Swap "point_idx" for "point_id" throughout the records below, and leave every other part of the lines unchanged.

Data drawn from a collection

+ + + + +

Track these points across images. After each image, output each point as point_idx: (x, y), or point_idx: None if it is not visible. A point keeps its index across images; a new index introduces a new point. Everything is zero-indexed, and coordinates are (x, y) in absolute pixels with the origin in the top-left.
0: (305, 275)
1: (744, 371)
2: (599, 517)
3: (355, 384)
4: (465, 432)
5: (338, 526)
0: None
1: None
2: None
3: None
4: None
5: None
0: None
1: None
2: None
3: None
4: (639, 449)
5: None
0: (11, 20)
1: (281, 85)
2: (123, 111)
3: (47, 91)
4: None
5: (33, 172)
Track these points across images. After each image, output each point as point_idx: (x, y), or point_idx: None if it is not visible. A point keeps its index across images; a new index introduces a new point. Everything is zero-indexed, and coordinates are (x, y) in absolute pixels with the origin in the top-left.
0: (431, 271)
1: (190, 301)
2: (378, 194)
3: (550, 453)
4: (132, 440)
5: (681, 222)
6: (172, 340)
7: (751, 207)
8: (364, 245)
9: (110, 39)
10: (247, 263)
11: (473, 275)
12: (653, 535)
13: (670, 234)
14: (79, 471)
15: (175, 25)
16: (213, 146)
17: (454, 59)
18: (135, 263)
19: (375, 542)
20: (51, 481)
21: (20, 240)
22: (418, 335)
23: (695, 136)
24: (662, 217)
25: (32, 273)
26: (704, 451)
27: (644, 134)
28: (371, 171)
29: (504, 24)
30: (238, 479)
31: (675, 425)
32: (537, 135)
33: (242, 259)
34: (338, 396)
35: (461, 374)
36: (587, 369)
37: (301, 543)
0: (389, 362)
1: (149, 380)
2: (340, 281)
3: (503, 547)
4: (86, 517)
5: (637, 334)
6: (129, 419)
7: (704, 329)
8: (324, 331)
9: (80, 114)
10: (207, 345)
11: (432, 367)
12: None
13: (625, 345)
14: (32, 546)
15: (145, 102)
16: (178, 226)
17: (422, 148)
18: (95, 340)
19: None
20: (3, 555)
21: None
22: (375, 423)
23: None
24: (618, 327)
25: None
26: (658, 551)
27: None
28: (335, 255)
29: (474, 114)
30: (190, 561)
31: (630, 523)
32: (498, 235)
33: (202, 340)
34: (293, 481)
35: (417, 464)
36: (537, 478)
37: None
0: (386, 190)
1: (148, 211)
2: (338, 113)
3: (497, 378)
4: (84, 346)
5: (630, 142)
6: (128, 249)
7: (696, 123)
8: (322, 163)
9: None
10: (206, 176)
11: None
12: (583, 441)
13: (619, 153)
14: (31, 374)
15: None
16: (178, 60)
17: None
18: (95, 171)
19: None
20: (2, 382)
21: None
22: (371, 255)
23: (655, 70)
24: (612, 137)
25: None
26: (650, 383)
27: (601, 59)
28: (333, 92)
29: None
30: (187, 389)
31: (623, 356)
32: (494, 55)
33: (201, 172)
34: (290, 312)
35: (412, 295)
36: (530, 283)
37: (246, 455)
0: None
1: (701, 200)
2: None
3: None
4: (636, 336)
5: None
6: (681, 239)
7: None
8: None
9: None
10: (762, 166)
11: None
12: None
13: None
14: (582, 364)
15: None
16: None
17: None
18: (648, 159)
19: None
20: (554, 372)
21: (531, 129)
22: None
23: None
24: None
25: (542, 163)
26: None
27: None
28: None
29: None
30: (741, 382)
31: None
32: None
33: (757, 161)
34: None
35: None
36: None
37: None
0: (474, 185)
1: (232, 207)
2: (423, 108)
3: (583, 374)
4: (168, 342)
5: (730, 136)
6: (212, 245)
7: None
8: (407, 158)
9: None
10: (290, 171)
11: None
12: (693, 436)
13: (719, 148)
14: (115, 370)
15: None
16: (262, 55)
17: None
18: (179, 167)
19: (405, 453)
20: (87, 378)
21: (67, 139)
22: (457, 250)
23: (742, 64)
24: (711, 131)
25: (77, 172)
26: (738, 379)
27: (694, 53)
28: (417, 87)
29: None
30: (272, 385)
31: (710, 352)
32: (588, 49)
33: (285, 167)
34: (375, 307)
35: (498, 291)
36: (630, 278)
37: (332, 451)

+ + + + +

**SOLUTION BELOW:**
Track these points across images. After each image, output each point as point_id: (x, y), or point_id: None if it is not visible. A point keeps its index across images; a new index introduces a new point. Everything is zero-indexed, and coordinates are (x, y) in absolute pixels with the origin in the top-left.
0: (305, 275)
1: (744, 371)
2: (599, 517)
3: (355, 384)
4: (465, 432)
5: (338, 526)
0: None
1: None
2: None
3: None
4: None
5: None
0: None
1: None
2: None
3: None
4: (639, 449)
5: None
0: (11, 20)
1: (281, 85)
2: (123, 111)
3: (47, 91)
4: None
5: (33, 172)
Track these points across images. After each image, output each point as point_id: (x, y), or point_id: None if it is not visible. A point keeps its index across images; a new index introduces a new point. Everything is zero-indexed, and coordinates are (x, y) in absolute pixels with the origin in the top-left.
0: (431, 271)
1: (190, 301)
2: (378, 194)
3: (550, 453)
4: (132, 440)
5: (681, 222)
6: (172, 340)
7: (751, 207)
8: (364, 245)
9: (110, 39)
10: (247, 263)
11: (473, 275)
12: (653, 535)
13: (670, 234)
14: (79, 471)
15: (175, 25)
16: (213, 146)
17: (454, 59)
18: (135, 263)
19: (375, 542)
20: (51, 481)
21: (20, 240)
22: (418, 335)
23: (695, 136)
24: (662, 217)
25: (32, 273)
26: (704, 451)
27: (644, 134)
28: (371, 171)
29: (504, 24)
30: (238, 479)
31: (675, 425)
32: (537, 135)
33: (242, 259)
34: (338, 396)
35: (461, 374)
36: (587, 369)
37: (301, 543)
0: (389, 362)
1: (149, 380)
2: (340, 281)
3: (503, 547)
4: (86, 517)
5: (637, 334)
6: (129, 419)
7: (704, 329)
8: (324, 331)
9: (80, 114)
10: (207, 345)
11: (432, 367)
12: None
13: (625, 345)
14: (32, 546)
15: (145, 102)
16: (178, 226)
17: (422, 148)
18: (95, 340)
19: None
20: (3, 555)
21: None
22: (375, 423)
23: None
24: (618, 327)
25: None
26: (658, 551)
27: None
28: (335, 255)
29: (474, 114)
30: (190, 561)
31: (630, 523)
32: (498, 235)
33: (202, 340)
34: (293, 481)
35: (417, 464)
36: (537, 478)
37: None
0: (386, 190)
1: (148, 211)
2: (338, 113)
3: (497, 378)
4: (84, 346)
5: (630, 142)
6: (128, 249)
7: (696, 123)
8: (322, 163)
9: None
10: (206, 176)
11: None
12: (583, 441)
13: (619, 153)
14: (31, 374)
15: None
16: (178, 60)
17: None
18: (95, 171)
19: None
20: (2, 382)
21: None
22: (371, 255)
23: (655, 70)
24: (612, 137)
25: None
26: (650, 383)
27: (601, 59)
28: (333, 92)
29: None
30: (187, 389)
31: (623, 356)
32: (494, 55)
33: (201, 172)
34: (290, 312)
35: (412, 295)
36: (530, 283)
37: (246, 455)
0: None
1: (701, 200)
2: None
3: None
4: (636, 336)
5: None
6: (681, 239)
7: None
8: None
9: None
10: (762, 166)
11: None
12: None
13: None
14: (582, 364)
15: None
16: None
17: None
18: (648, 159)
19: None
20: (554, 372)
21: (531, 129)
22: None
23: None
24: None
25: (542, 163)
26: None
27: None
28: None
29: None
30: (741, 382)
31: None
32: None
33: (757, 161)
34: None
35: None
36: None
37: None
0: (474, 185)
1: (232, 207)
2: (423, 108)
3: (583, 374)
4: (168, 342)
5: (730, 136)
6: (212, 245)
7: None
8: (407, 158)
9: None
10: (290, 171)
11: None
12: (693, 436)
13: (719, 148)
14: (115, 370)
15: None
16: (262, 55)
17: None
18: (179, 167)
19: (405, 453)
20: (87, 378)
21: (67, 139)
22: (457, 250)
23: (742, 64)
24: (711, 131)
25: (77, 172)
26: (738, 379)
27: (694, 53)
28: (417, 87)
29: None
30: (272, 385)
31: (710, 352)
32: (588, 49)
33: (285, 167)
34: (375, 307)
35: (498, 291)
36: (630, 278)
37: (332, 451)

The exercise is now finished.